El diseño de José Antonio Kast también va a tener un lineamiento distinto en el sentido de cómo se comunica con la ciudadanía. No sé si es real o no, pero he escuchado de que se ha hablado, al menos se ha pensado, hacer lo que se hizo para el Covid en la pandemia, de que se iban contando la cantidad de contagiados. Se tendría que discutir la frecuencia, quién lo haría, quién no, pero creo que ese tipo de iniciativas, de estar comunicándole a la gente constantemente lo que se está haciendo, lo que resultó bien, lo que resultó mal, esa transparencia creo que la tiene este nuevo equipo. Lo mostró con la OPE, por ejemplo. En el fondo ellos no veían como algo negativo de que los nombres se filtraran. De hecho, era prácticamente tan fácil como poner una cámara fuera de la OPE y ibas a saber quiénes entraban, quiénes salían. Era parte del diseño que la gente supiera lo que estaba pasando. Esa transparencia yo creo que la tiene en su diseño y eso ayuda a tener menos vaivenes en la luna de miel, en la opinión pública, porque en el fondo tú muestras no solamente lo positivo, sino que también lo negativo y tratas de lograr cierta empatía.
-¿Y qué rol va a cumplir la oposición? ¿Qué tipo de oposición proyecta? Se ha hablado de que será una oposición dura o que serán varias oposiciones…

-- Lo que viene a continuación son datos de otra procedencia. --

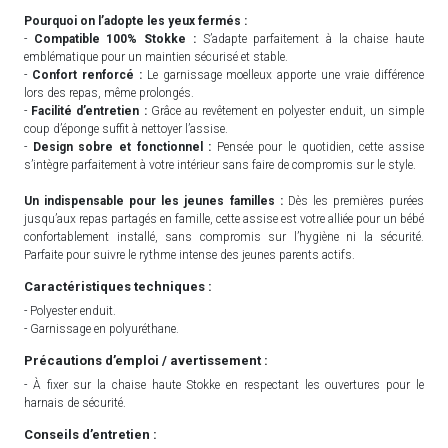
Pourquoi on l’adopte les yeux fermés :
-
Compatible 100% Stokke :
S’adapte parfaitement à la chaise haute
emblématique pour un maintien sécurisé et stable.
-
Confort renforcé :
Le garnissage moelleux apporte une vraie différence
lors des repas, même prolongés.
-
Facilité d’entretien :
Grâce au revêtement en polyester enduit, un simple
coup d’éponge suffit à nettoyer l’assise.
-
Design sobre et fonctionnel :
Pensée pour le quotidien, cette assise
s’intègre parfaitement à votre intérieur sans faire de compromis sur le style.
Un indispensable pour les jeunes familles :
Dès les premières purées
jusqu’aux repas partagés en famille, cette assise est votre alliée pour un bébé
confortablement installé, sans compromis sur l’hygiène ni la sécurité.
Parfaite pour suivre le rythme intense des jeunes parents actifs.
Caractéristiques techniques :
- Polyester enduit.
- Garnissage en polyuréthane.
Précautions d’emploi / avertissement :
- À fixer sur la chaise haute Stokke en respectant les ouvertures pour le
harnais de sécurité.
Conseils d’entretien :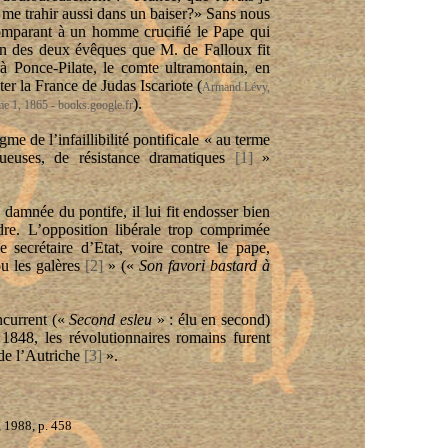
e me trahir aussi dans un baiser?» Sans nous
omparant à un homme crucifié le Pape qui
'un des deux évêques que M. de Falloux fit
 Ponce-Pilate, le comte ultramontain, en
ter la France de Judas Iscariote (
Armand Lévy,
).
me 1, 1865 - books.google.fr
e de l’infaillibilité pontificale « au terme
ueuses, de résistance dramatiques
[1]
»
 damnée du pontife, il lui fit endosser bien
dre. L’opposition libérale trop comprimée
le secrétaire d’Etat, voire contre le pape,
ou les galères
[2]
» («
Son favori bastard à
ncurrent («
Second esleu
» : élu en second)
1848, les révolutionnaires romains furent
 de l’Autriche
[3]
».
 1988, p. 458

-Van a haber muchas oposiciones, además con una izquierda hoy fraccionada, no sabemos qué tanto se va a unir, dependiendo de qué tanto pese la candidatura de Bachelet a la ONU, por ejemplo, pero va a tener dos oposiciones desde la izquierda, va a tener una oposición probablemente del Partido Nacional Libertario. Por un lado te van a estar apretando por ser más duro, por otro lado te van a decir que eres demasiado duro.

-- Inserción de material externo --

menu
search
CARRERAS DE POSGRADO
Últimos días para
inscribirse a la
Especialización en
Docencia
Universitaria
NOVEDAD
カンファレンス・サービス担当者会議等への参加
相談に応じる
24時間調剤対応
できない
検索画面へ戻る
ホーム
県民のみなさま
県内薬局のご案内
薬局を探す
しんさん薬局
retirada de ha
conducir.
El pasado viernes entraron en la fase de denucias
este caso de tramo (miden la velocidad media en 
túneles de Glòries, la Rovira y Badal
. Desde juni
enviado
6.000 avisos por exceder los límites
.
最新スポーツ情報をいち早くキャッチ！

-¿Y la opinión pública está permeable en ese sentido o está más rígida en sus posiciones?
–Hemos visto que el contexto del gobierno de emergencia debiera durar bastante más allá de los seis meses. Hay bastantes emergencias como para mantener eso andando. Mientras eso se mantenga andando, hace como un campo de fuerza alrededor de la aprobación cuando tú estás en este contexto. Es un cortafuegos. No dejas que entren temas que tienen que ver con miradas más de largo plazo, o debates identitarios, que no tienen una fortaleza tan relevante o tan potente como sí lo tiene la seguridad, la inmigración, la economía, y eso te da por lo menos unos seis meses y que todos los temas reboten de cierta manera. Entonces la oposición que podría pegar primero es la que pega por esos flancos y por esos flancos serían oposiciones más bien de derecha que de izquierda.

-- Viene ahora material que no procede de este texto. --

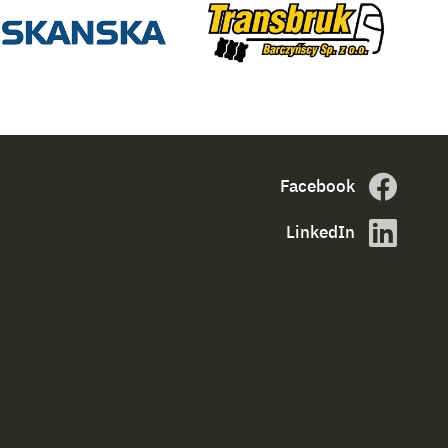
Facebook
LinkedIn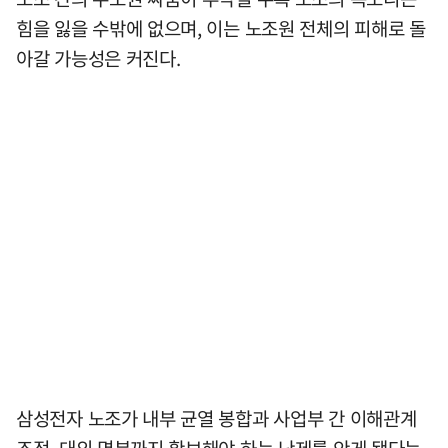
힘을 잃을 수밖에 없으며, 이는 노조원 전체의 피해로 돌
아갈 가능성은 커진다.
삼성전자 노조가 내부 균열 봉합과 사업부 간 이해관계
조정, 대외 명분까지 확보해야 하는 난제를 안게 됐다는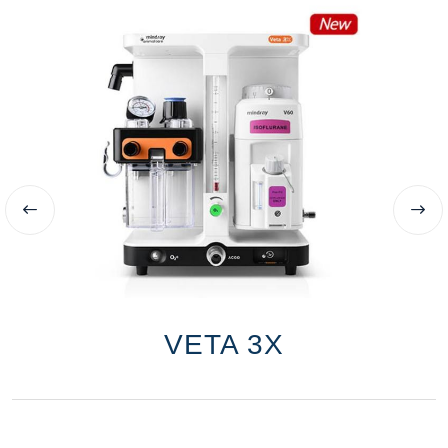
VETA 3X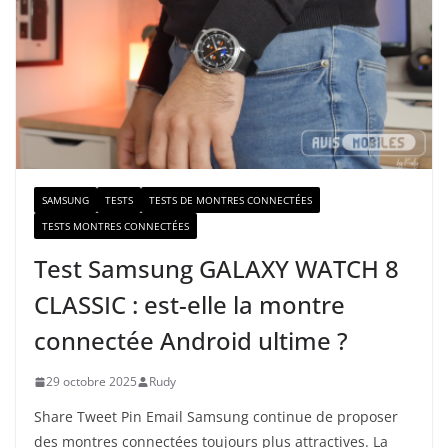
e
-
m
a
i
l
SAMSUNG
TESTS
TESTS DE MONTRES CONNECTÉES
TESTS MONTRES CONNECTÉES
Test Samsung GALAXY WATCH 8
CLASSIC : est-elle la montre
connectée Android ultime ?
29 octobre 2025
Rudy
Share Tweet Pin Email Samsung continue de proposer
des montres connectées toujours plus attractives. La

-Algo que ha estado dando vuelta en estas semanas también es el proyecto de ley de sala cuna, donde se ha generado un gallito entre el gobierno actual y la oposición. ¿Existe algún costo para José Antonio Kast si es que no se aprobara esto antes de que asumieran?
-No hemos medido el tema ni qué tanto ha permeado esta discusión en la sociedad. Sí creo que tiene mucho más que ver con cómo sale Gabriel Boric que cómo entra José Antonio Kast. Yo no lo veo como un problema para él, sino que al final, si uno ve la comparación de, por ejemplo, el último gobierno de Piñera, la reforma más importante, o al menos una de las más importantes, fue la PGU, y la PGU se sacó en estos periodos, en enero, terminando el gobierno. El gobierno de Gabriel Boric está haciendo todos los esfuerzos por terminar con algo similar. No es que sea similar el proyecto de sala cuna universal con el de la PGU, pero en el fondo seguir con la agenda y seguir sacando proyectos hasta el último minuto. Para el gobierno sería algo importante poder sacarlo, pero lo saque o no, no creo que genere algún problema mayor en el gobierno de Kast.

Este es mi primer comentario: realmente la entrevista, publicada por El Líbero, me aclara la estrategia diferente, experimental pero seria del nuevo gobierno. Deseo que tenga éxito.